本文抜粋 =

━━━━━━━━━━━━━━━━

図表5 倭人伝に書かれた国の説明とボーダーライン

レン:
帯方郡使が実際に行ったのは対馬国から不弥国まで。それよりあとの投馬国と邪馬台国には行っていなかったということですね。

おじ:
そのとおり。倭人伝の内容も対馬国から不弥国までは信頼性は高く、投馬国と邪馬台国については信頼性が低いと言える。

レン:
倭人伝は信憑性が低い文献だと思っていたけれど「正しい部分と正しくない部分がある」ということが論理的に理解できました。邪馬台国までのルートに登場する8つの国のうち6つの国の内容は、ちゃんと正しいことが書かれているというのは驚きました。

おじ:
これまでの研究では、日本側の立場に立った考え方で倭人伝に書かれた方角や距離を修正して邪馬台国を見つけようとしてきた。けれどもその方法では納得のいく解釈が得られずに行き詰ってしまった。そこで僕は見方を変えて、中国側の立場でアプローチした。結果、帯方郡使の足どりを正しく把握し、倭人伝の正確・不正確の境界を知ることができたんだよ。彼が実際に訪れた6つの国の説明は正しいと確認できたことで、倭人伝自体の信頼性も高まったと思うよ。

━━━━━━━━━━━━━━━━

データ抜粋 =

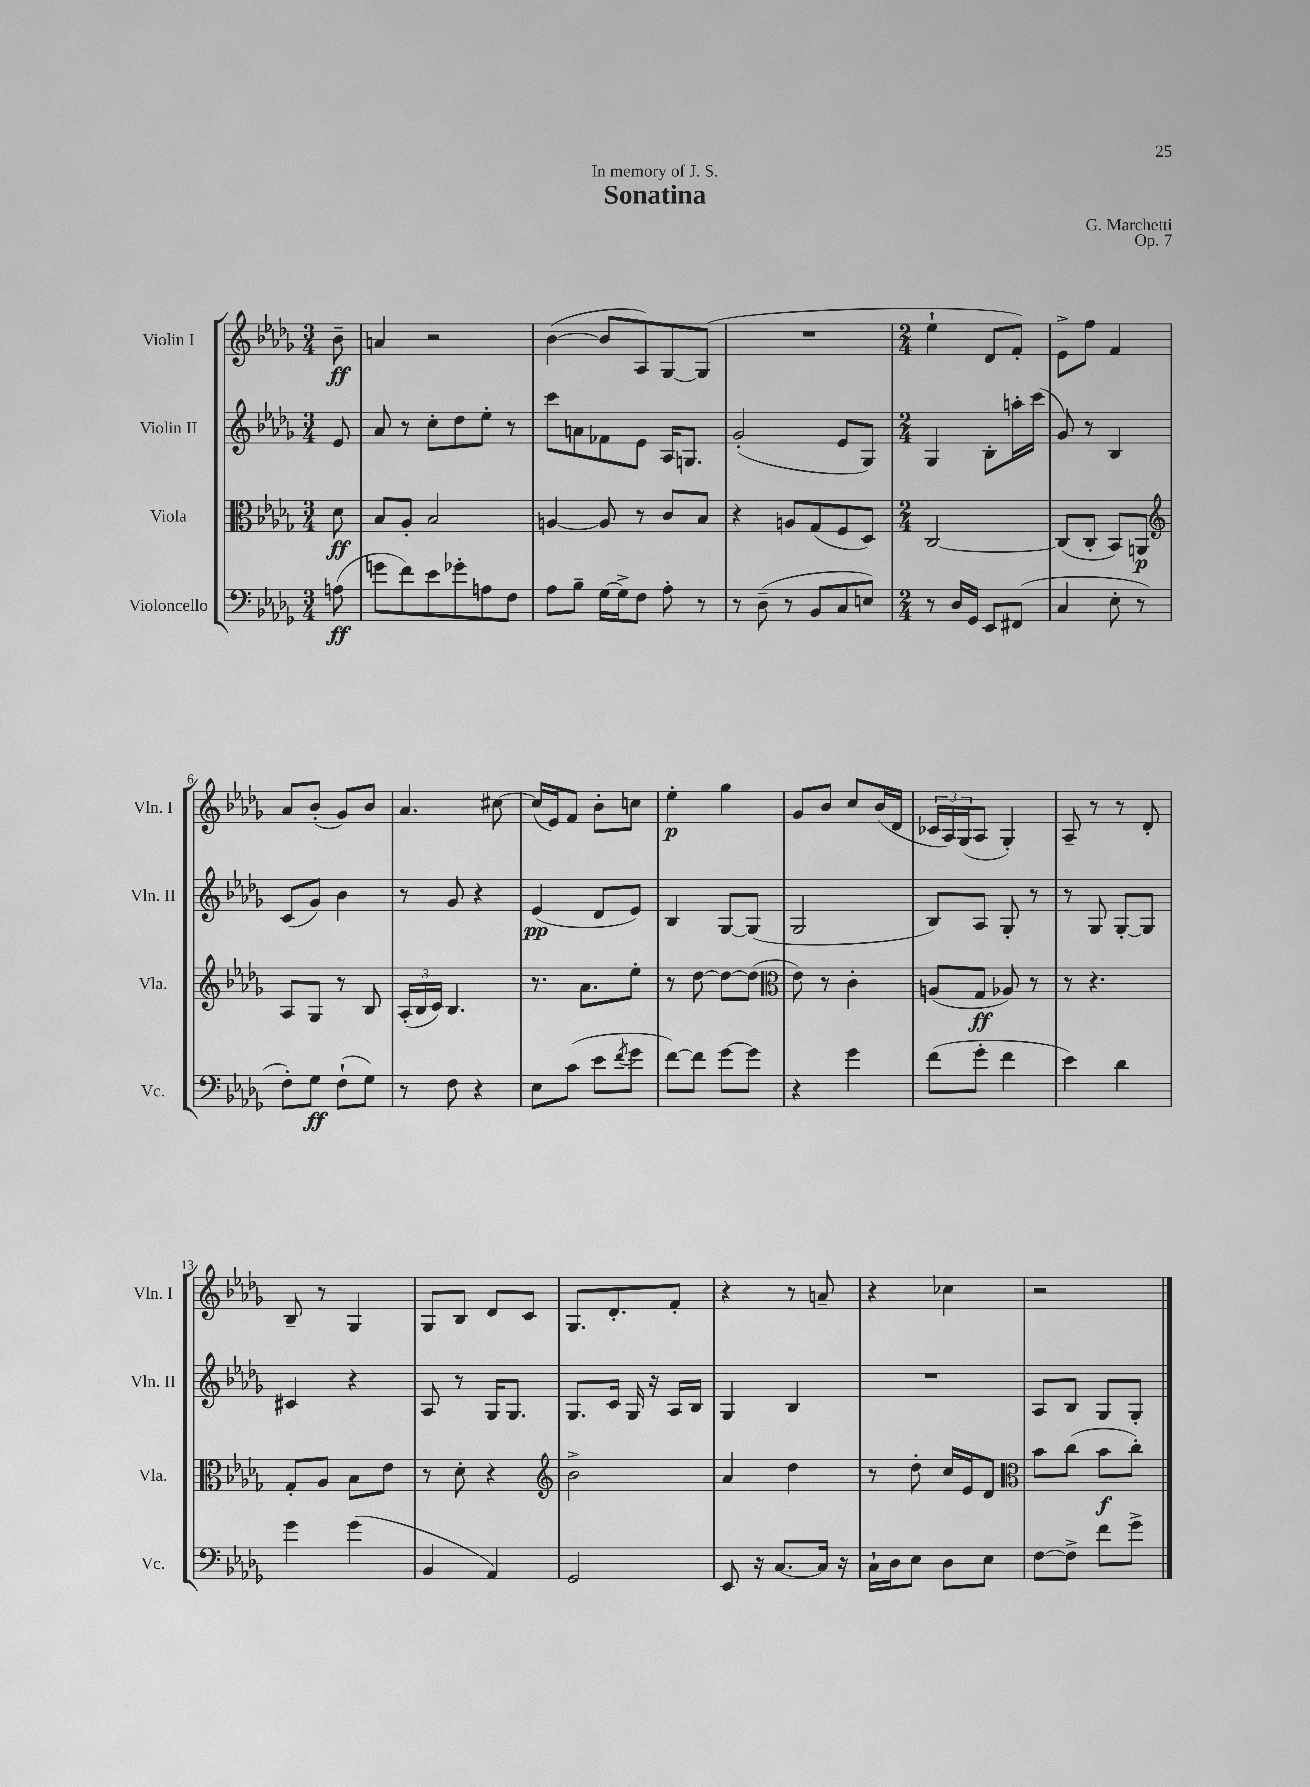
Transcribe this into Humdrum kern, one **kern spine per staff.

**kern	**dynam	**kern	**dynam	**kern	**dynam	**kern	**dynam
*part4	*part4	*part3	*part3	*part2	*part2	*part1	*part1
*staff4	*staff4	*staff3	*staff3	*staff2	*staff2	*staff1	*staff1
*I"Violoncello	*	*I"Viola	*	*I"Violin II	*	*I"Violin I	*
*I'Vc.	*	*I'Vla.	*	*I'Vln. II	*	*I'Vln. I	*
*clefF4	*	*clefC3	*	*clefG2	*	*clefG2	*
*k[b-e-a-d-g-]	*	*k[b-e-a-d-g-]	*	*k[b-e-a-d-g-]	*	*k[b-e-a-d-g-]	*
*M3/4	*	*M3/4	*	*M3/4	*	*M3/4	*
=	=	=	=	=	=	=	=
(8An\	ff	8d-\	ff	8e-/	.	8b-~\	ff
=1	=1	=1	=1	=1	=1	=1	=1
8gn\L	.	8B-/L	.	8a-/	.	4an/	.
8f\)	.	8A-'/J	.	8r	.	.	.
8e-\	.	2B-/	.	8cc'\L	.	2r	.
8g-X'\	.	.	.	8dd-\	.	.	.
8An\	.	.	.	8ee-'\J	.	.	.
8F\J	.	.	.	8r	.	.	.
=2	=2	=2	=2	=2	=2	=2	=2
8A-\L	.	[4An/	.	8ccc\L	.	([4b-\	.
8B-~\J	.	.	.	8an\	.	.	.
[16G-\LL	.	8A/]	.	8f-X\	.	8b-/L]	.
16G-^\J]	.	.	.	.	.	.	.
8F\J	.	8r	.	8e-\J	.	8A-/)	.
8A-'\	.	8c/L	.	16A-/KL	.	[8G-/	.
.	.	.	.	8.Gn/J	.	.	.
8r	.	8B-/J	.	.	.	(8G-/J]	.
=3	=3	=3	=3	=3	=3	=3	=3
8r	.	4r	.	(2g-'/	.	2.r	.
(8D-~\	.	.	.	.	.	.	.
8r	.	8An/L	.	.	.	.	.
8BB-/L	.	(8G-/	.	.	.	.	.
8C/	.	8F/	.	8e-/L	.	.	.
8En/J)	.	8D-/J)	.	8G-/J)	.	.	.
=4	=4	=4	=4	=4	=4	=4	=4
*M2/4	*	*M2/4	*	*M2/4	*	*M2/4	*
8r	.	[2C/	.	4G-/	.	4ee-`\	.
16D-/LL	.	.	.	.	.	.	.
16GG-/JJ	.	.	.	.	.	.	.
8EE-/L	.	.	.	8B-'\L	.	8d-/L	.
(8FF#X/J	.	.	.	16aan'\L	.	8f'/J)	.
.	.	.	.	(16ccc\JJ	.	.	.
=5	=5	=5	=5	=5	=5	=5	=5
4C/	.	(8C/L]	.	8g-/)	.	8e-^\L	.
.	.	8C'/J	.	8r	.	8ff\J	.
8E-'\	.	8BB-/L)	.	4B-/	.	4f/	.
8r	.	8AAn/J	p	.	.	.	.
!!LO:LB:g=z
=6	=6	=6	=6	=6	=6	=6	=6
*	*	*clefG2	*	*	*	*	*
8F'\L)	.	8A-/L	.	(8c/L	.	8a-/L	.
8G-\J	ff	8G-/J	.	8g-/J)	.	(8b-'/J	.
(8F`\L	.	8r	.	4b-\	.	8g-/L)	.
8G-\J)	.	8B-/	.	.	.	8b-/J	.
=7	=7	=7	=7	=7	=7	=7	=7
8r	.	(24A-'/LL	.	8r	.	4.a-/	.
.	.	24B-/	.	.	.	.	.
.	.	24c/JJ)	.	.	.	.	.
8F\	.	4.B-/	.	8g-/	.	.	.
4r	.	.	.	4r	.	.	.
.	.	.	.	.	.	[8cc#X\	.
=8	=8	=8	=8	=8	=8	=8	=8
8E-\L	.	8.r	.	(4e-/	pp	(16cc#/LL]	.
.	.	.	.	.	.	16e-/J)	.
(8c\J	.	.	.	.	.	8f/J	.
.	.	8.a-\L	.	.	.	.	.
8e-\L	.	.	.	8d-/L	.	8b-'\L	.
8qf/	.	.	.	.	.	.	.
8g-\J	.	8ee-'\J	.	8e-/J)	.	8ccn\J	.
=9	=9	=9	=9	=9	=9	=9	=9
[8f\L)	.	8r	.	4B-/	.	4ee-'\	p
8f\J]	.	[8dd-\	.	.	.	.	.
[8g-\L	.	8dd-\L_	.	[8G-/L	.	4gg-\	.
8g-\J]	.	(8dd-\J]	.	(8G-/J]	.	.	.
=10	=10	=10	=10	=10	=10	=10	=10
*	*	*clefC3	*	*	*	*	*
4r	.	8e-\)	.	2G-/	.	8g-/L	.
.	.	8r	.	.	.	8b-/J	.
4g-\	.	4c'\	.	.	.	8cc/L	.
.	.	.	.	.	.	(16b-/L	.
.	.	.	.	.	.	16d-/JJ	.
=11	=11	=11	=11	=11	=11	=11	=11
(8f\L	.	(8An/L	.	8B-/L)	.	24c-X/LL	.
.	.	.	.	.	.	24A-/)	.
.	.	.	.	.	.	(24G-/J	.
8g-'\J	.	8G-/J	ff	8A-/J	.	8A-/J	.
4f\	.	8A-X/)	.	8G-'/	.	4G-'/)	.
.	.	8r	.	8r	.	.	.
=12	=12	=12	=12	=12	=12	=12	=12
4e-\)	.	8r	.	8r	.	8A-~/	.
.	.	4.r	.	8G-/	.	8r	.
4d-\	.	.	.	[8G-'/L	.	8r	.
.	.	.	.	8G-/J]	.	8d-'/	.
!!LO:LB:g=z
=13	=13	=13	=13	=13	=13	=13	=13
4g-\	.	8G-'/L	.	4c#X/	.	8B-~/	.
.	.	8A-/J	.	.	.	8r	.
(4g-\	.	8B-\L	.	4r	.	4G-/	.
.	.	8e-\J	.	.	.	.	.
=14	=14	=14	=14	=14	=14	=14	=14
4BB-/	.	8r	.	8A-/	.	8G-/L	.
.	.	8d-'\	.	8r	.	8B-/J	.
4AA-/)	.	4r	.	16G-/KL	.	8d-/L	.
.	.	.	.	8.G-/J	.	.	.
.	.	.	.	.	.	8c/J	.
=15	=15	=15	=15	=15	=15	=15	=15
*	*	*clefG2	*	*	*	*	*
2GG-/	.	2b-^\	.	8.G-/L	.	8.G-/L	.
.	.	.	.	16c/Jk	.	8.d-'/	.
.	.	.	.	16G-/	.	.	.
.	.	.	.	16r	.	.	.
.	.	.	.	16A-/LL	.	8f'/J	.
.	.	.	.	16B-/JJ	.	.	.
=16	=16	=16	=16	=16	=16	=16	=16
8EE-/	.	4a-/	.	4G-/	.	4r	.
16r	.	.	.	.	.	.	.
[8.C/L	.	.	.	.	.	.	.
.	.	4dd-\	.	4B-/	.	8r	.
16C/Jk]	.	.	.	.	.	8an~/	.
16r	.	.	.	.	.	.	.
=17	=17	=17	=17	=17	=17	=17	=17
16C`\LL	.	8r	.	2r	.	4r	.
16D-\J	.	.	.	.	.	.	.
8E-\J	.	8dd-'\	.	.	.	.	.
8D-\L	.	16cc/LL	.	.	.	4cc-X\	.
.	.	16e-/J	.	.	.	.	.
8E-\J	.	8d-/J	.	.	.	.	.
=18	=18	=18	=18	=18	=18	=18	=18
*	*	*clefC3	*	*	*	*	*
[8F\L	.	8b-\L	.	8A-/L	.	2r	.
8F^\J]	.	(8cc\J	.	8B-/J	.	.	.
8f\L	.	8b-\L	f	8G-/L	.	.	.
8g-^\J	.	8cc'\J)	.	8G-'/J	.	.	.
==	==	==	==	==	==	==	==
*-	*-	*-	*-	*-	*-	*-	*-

━━━━━━━━━━━━━━━━

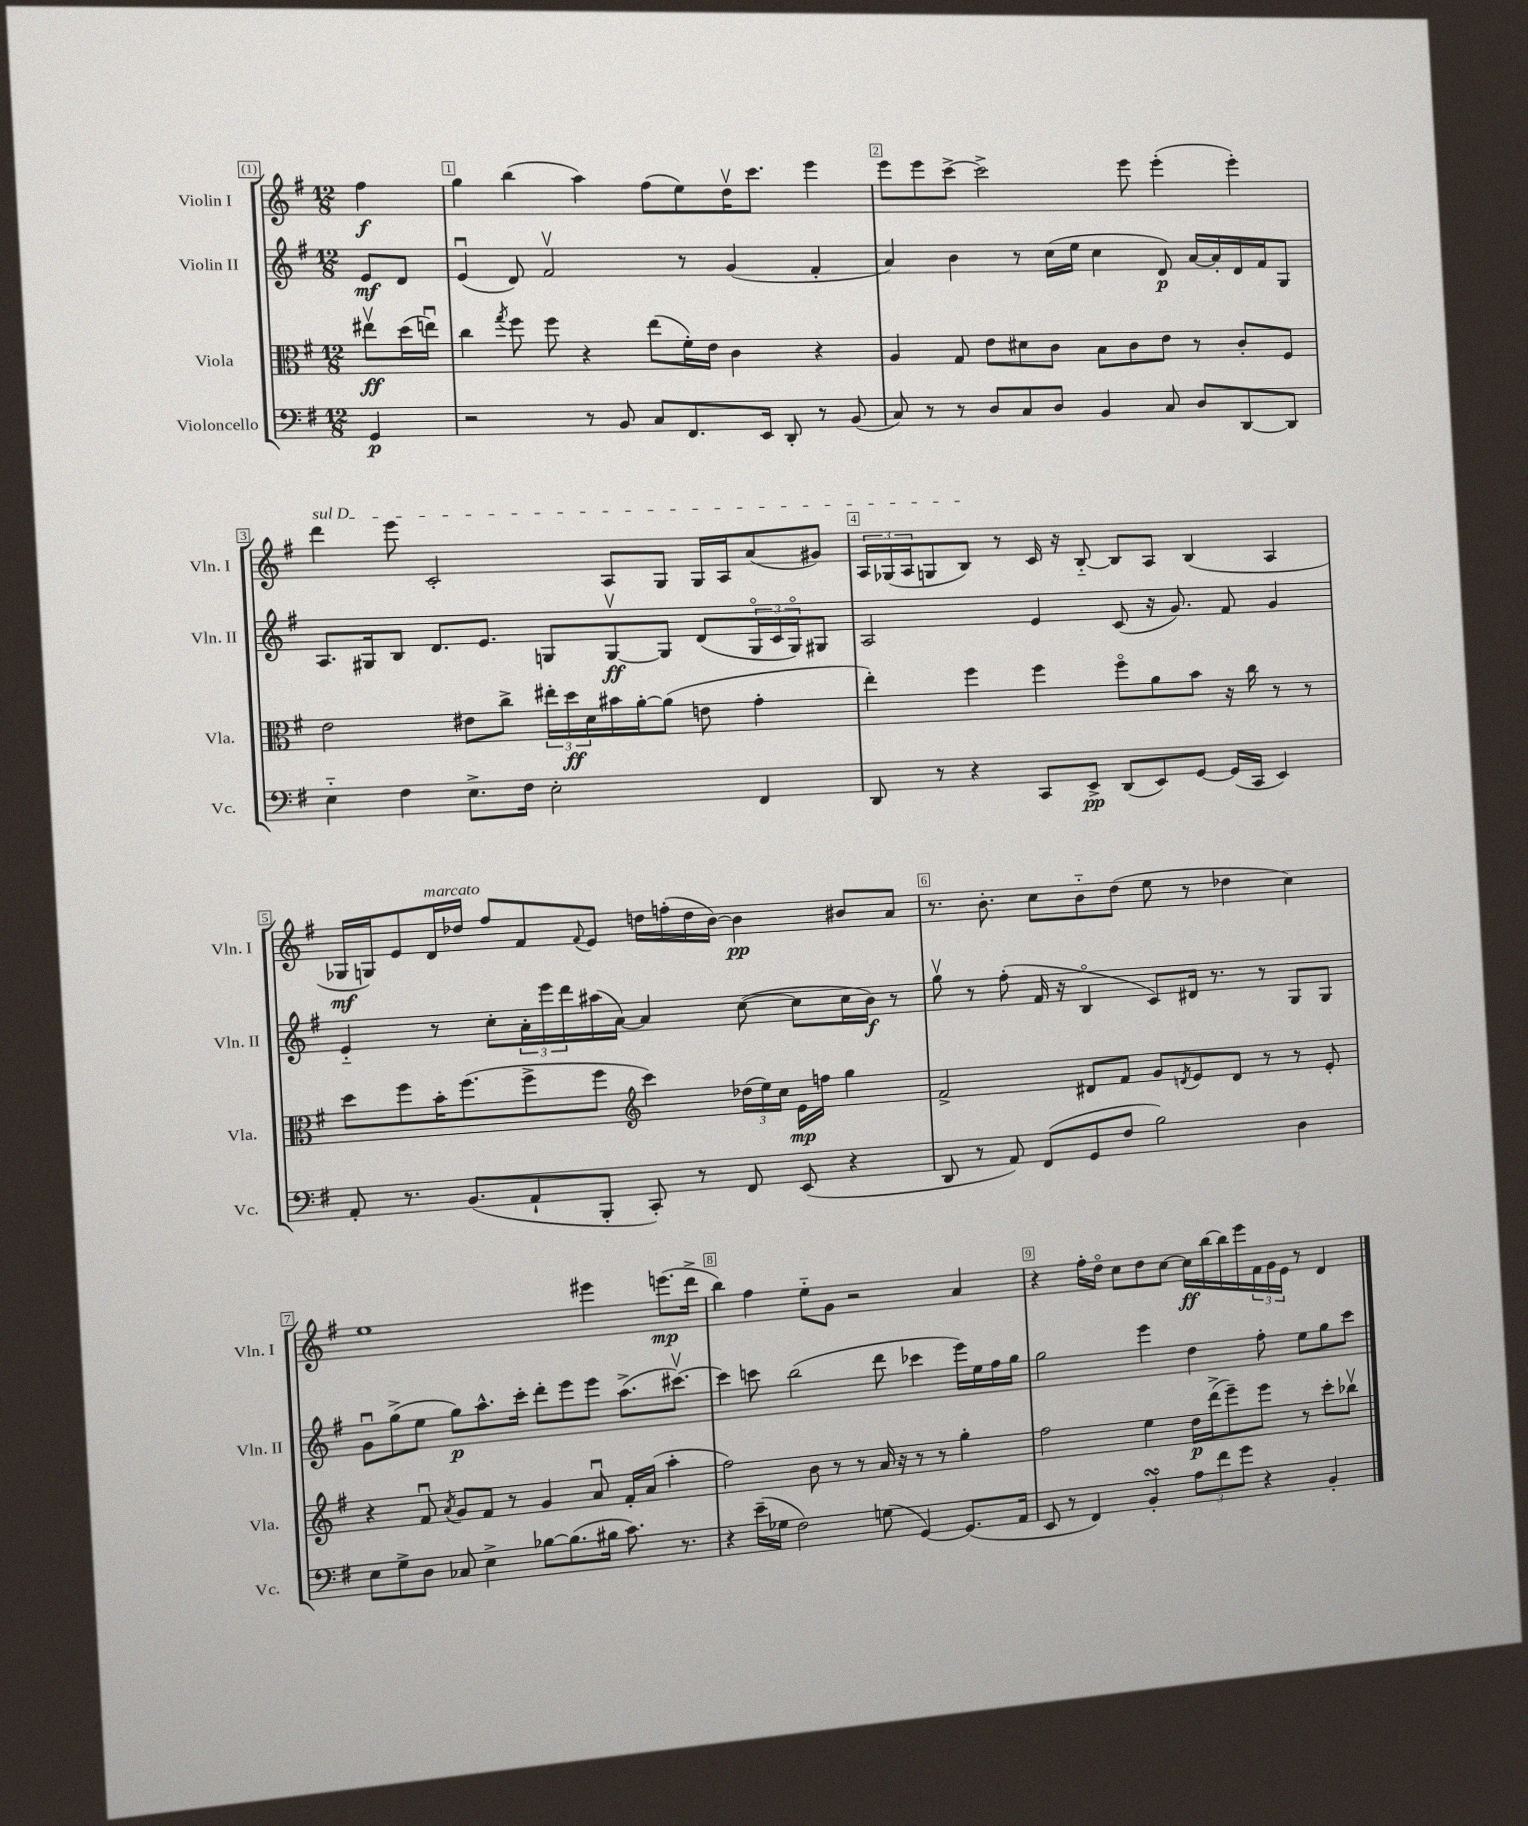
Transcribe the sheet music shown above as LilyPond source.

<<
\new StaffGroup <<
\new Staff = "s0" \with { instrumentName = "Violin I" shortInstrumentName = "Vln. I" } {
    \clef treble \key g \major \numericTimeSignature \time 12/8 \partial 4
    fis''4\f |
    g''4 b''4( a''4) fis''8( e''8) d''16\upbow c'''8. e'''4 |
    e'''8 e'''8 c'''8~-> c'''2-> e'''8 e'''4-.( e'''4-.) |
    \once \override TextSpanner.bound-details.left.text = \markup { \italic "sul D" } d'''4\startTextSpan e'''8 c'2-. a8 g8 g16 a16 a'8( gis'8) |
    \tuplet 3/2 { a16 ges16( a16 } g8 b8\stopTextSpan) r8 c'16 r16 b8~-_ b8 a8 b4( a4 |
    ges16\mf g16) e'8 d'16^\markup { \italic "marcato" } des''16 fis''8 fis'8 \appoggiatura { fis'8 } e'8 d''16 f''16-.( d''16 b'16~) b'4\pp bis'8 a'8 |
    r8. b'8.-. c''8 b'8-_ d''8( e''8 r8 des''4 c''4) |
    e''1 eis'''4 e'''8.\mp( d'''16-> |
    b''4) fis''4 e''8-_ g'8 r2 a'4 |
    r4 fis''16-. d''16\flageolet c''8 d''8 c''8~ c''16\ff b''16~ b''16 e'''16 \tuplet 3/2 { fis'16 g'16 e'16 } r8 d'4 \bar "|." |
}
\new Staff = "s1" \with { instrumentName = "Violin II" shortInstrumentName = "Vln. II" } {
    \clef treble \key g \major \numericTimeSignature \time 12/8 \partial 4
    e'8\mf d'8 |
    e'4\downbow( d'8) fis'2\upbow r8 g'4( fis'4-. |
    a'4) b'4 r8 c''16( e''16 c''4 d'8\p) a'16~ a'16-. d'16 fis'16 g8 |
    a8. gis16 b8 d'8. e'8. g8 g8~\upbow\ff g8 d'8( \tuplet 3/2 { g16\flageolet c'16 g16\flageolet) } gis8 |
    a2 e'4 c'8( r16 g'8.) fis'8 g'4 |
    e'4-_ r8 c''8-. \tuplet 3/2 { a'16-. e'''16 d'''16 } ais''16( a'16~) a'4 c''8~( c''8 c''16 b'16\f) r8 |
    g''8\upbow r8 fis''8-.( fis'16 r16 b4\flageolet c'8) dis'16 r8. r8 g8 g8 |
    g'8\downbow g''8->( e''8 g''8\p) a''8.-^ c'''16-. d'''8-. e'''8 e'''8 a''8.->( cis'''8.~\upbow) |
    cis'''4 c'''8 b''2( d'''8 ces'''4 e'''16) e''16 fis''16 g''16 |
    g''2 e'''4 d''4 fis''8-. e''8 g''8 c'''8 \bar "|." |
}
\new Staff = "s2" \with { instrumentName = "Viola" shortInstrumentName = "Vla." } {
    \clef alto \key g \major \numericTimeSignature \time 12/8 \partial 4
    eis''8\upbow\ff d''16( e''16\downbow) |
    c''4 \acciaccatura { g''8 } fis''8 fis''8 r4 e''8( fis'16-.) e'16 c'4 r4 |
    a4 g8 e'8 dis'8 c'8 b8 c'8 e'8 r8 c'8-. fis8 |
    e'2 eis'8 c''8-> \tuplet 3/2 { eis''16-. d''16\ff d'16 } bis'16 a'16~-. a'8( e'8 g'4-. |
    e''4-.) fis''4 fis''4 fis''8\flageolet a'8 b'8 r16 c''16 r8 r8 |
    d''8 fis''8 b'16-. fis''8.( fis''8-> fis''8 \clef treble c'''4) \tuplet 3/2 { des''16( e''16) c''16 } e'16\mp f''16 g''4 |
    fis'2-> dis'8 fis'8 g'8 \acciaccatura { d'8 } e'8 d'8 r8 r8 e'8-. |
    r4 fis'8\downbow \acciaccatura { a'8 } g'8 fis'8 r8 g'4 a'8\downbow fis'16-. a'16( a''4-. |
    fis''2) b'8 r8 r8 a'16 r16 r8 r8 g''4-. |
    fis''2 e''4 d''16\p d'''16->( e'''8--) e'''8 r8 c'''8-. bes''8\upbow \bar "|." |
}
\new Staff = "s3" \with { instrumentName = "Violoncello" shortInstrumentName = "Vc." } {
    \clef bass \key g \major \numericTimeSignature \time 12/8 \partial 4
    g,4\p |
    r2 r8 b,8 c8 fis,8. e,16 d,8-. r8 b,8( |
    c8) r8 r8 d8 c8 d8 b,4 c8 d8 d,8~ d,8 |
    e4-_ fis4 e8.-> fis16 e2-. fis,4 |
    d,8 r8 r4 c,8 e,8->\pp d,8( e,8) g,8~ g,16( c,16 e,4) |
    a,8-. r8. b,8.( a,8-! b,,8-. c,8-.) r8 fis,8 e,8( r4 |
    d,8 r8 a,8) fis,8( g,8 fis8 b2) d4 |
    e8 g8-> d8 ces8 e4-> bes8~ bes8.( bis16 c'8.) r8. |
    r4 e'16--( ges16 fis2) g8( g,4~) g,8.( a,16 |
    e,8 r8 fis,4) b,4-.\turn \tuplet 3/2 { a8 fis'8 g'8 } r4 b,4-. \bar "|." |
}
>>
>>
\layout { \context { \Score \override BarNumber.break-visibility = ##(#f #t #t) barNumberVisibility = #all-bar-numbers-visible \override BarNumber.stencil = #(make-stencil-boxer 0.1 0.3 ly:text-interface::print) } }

━━━━━━━━━━━━━━━━

課題 1 =
倭人伝をめぐる本文によると、帯方郡使が実際に行ったのはどの国からどの国までか。
課題 2 =
倭人伝をめぐる本文を、最後の文のあとから書き継ぎなさい。
この課題ではデータを参照する必要はない。

解答 1 =
対馬国から不弥国までである。

解答 2 =
ゆい:
倭人伝への疑惑が突破できたね。ところでおじさん、さっきの質問だけど。

おじ:ん?

ゆい:
「邪馬台国探しの次の一手」の答えよ。私の「断捨離」は正解じゃない?だって、ここまでの作業はまさに「不要なデータの断捨離」だもの。

おじ:
そのとおりだね!ゆいちゃんに一本取られたよ。


【5】~【8】のまとめ

  • 倭人伝は対馬国から不弥国までの内容は信頼性が高く、投馬国と邪馬台国については信頼性が低い

  • 誰が倭人伝を書いたのか? → 第3の帯方郡使

  • 彼はどこまで足を運んだのか? → 対馬国から不弥国まで
    投馬国と邪馬台国には行っていない

  • その根拠は?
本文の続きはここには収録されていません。